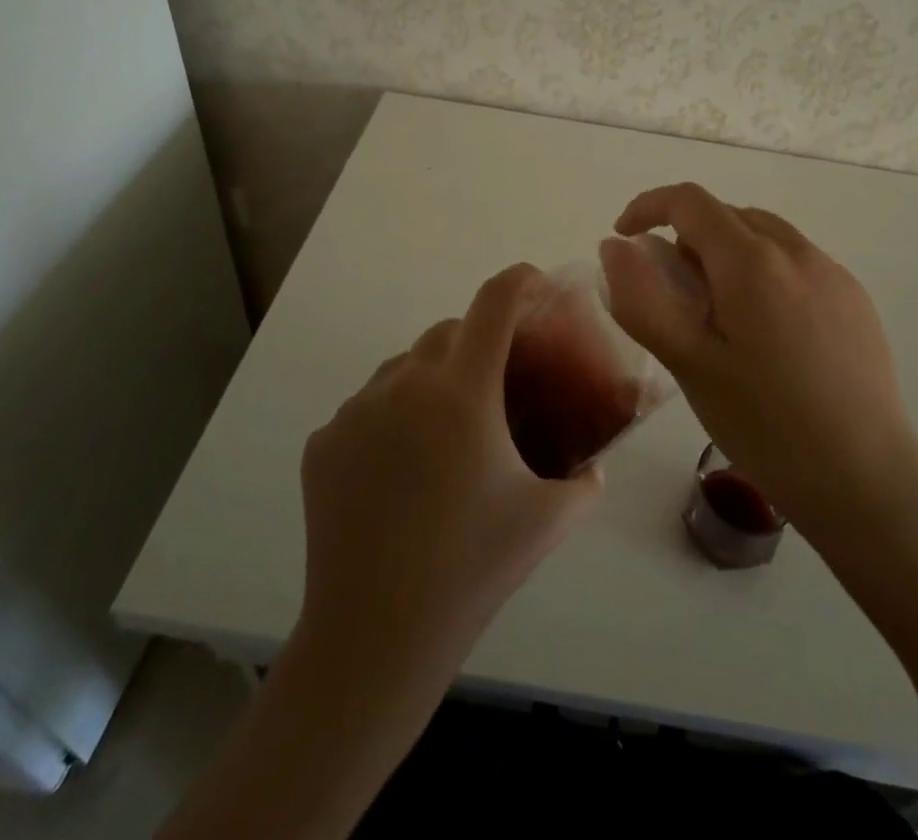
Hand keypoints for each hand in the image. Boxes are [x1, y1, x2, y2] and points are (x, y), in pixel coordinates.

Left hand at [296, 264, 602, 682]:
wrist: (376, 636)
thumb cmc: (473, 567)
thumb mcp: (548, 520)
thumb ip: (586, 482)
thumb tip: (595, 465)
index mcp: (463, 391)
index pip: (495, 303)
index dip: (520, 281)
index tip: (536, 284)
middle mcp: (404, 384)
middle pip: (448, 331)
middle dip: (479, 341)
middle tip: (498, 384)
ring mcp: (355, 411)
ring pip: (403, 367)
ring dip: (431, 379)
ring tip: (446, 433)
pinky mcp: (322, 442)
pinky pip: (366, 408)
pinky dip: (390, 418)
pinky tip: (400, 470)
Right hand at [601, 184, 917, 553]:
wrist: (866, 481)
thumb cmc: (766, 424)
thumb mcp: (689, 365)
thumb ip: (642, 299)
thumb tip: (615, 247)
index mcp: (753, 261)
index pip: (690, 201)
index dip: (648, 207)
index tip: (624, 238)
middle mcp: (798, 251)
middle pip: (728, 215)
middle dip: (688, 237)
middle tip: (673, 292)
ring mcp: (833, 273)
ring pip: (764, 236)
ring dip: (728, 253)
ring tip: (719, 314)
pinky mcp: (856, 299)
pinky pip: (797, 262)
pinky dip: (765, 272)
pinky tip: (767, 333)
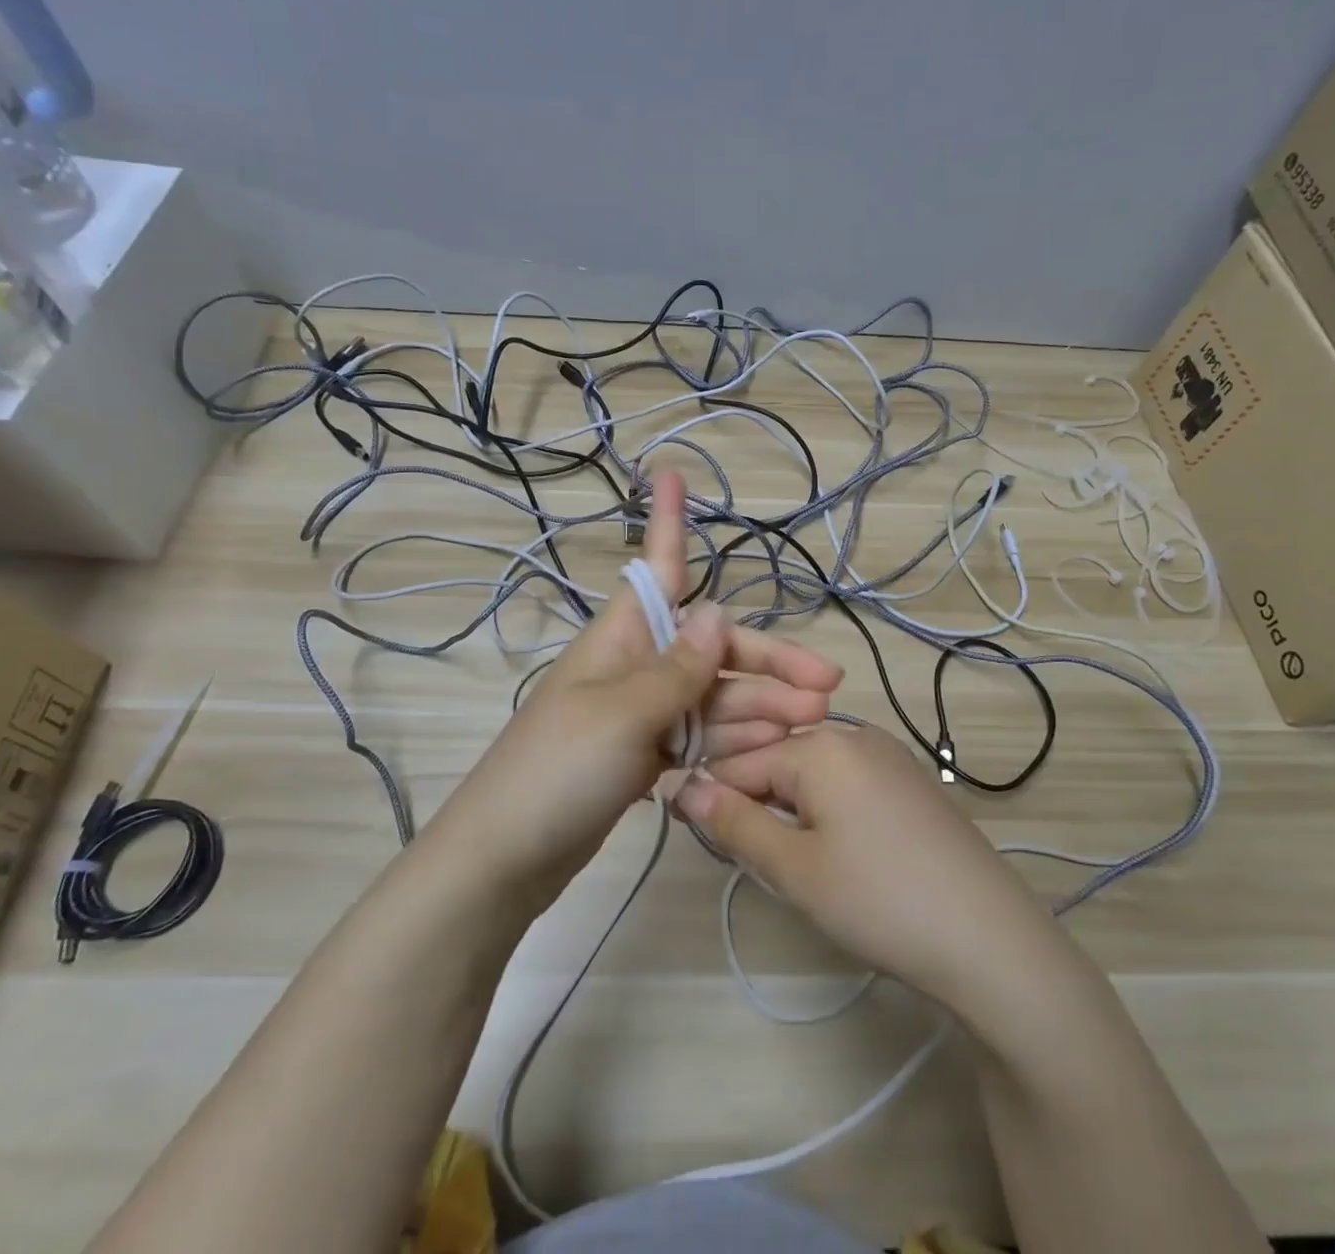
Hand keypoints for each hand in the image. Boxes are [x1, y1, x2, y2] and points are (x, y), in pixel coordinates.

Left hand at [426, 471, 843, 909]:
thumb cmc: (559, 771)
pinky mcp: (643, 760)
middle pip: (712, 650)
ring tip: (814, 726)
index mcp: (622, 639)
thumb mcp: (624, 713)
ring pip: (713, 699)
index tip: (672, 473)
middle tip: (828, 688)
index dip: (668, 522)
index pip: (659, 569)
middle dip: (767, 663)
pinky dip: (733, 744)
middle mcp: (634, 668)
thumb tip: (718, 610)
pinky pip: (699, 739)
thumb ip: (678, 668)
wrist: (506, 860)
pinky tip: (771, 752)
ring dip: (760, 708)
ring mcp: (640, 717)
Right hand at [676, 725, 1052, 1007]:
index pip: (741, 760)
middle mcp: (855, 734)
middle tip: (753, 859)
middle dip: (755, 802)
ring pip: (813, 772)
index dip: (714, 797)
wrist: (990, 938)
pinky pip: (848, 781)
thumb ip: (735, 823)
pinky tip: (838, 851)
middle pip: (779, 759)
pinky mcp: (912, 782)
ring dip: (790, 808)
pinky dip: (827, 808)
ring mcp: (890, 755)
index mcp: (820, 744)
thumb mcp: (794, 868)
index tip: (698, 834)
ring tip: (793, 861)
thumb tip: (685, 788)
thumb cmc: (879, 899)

=== Exercise brief ===
Leave out the pictures and output everything else in the records exactly.

=== Answer section ===
Hand keypoints for each hand in the image. Boxes are [x1, y1, x2, y2] and points are (x, y), in pixel coordinates.

Left hand at [296, 264, 602, 682]:
wrist: (376, 636)
thumb cmc: (473, 567)
thumb mcp: (548, 520)
thumb ip: (586, 482)
thumb tip: (595, 465)
index mcp: (463, 391)
index pip: (495, 303)
index dip: (520, 281)
index tip: (536, 284)
middle mcp: (404, 384)
middle pip: (448, 331)
middle dip: (479, 341)
middle tip: (498, 384)
ring mcp: (355, 411)
ring pip: (403, 367)
ring dip: (431, 379)
ring tip: (446, 433)
pinky mcp: (322, 442)
pinky pip: (366, 408)
pinky dip: (390, 418)
pinky tip: (400, 470)
Right hand at [601, 184, 917, 553]:
wrist: (866, 481)
thumb cmc: (766, 424)
thumb mcp: (689, 365)
thumb ip: (642, 299)
thumb tip: (615, 247)
index mcp: (753, 261)
index pip: (690, 201)
index dip: (648, 207)
index tip: (624, 238)
middle mcp: (798, 251)
middle pip: (728, 215)
middle dip: (688, 237)
middle tip: (673, 292)
ring mcp: (833, 273)
ring pip: (764, 236)
ring dip: (728, 253)
ring tip: (719, 314)
pinky mcp: (856, 299)
pinky pip: (797, 262)
pinky dip: (765, 272)
pinky tip: (767, 333)
Hand keypoints for each hand in the image. Boxes are [x1, y1, x2, y2] and points are (x, y), in pixel coordinates.

Left hand at [426, 471, 843, 909]:
thumb cmc: (559, 771)
pinky mcp: (643, 760)
middle pip: (712, 650)
ring tip: (814, 726)
index mcp: (622, 639)
thumb mcp: (624, 713)
ring pip: (713, 699)
index tip: (672, 473)
middle tip: (828, 688)
index dip: (668, 522)
index pip: (659, 569)
middle dip: (767, 663)
pinky dip: (733, 744)
middle mcp: (634, 668)
thumb tip: (718, 610)
pinky pip: (699, 739)
thumb ip: (678, 668)
wrist: (506, 860)
pinky tip: (771, 752)
ring dip: (760, 708)
ring mcp: (640, 717)
Right hand at [676, 725, 1052, 1007]:
index pip: (741, 760)
middle mcp: (855, 734)
middle tip: (753, 859)
middle dip: (755, 802)
ring pip: (813, 772)
index dip: (714, 797)
wrist: (990, 938)
pinky pip: (848, 781)
thumb ip: (735, 823)
pinky tip: (838, 851)
middle pip: (779, 759)
pinky mcp: (912, 782)
ring dip: (790, 808)
pinky dip: (827, 808)
ring mcp: (890, 755)
index mcp: (820, 744)
thumb mcp: (794, 868)
index tip: (698, 834)
ring tip: (793, 861)
thumb tip: (685, 788)
thumb cmc: (879, 899)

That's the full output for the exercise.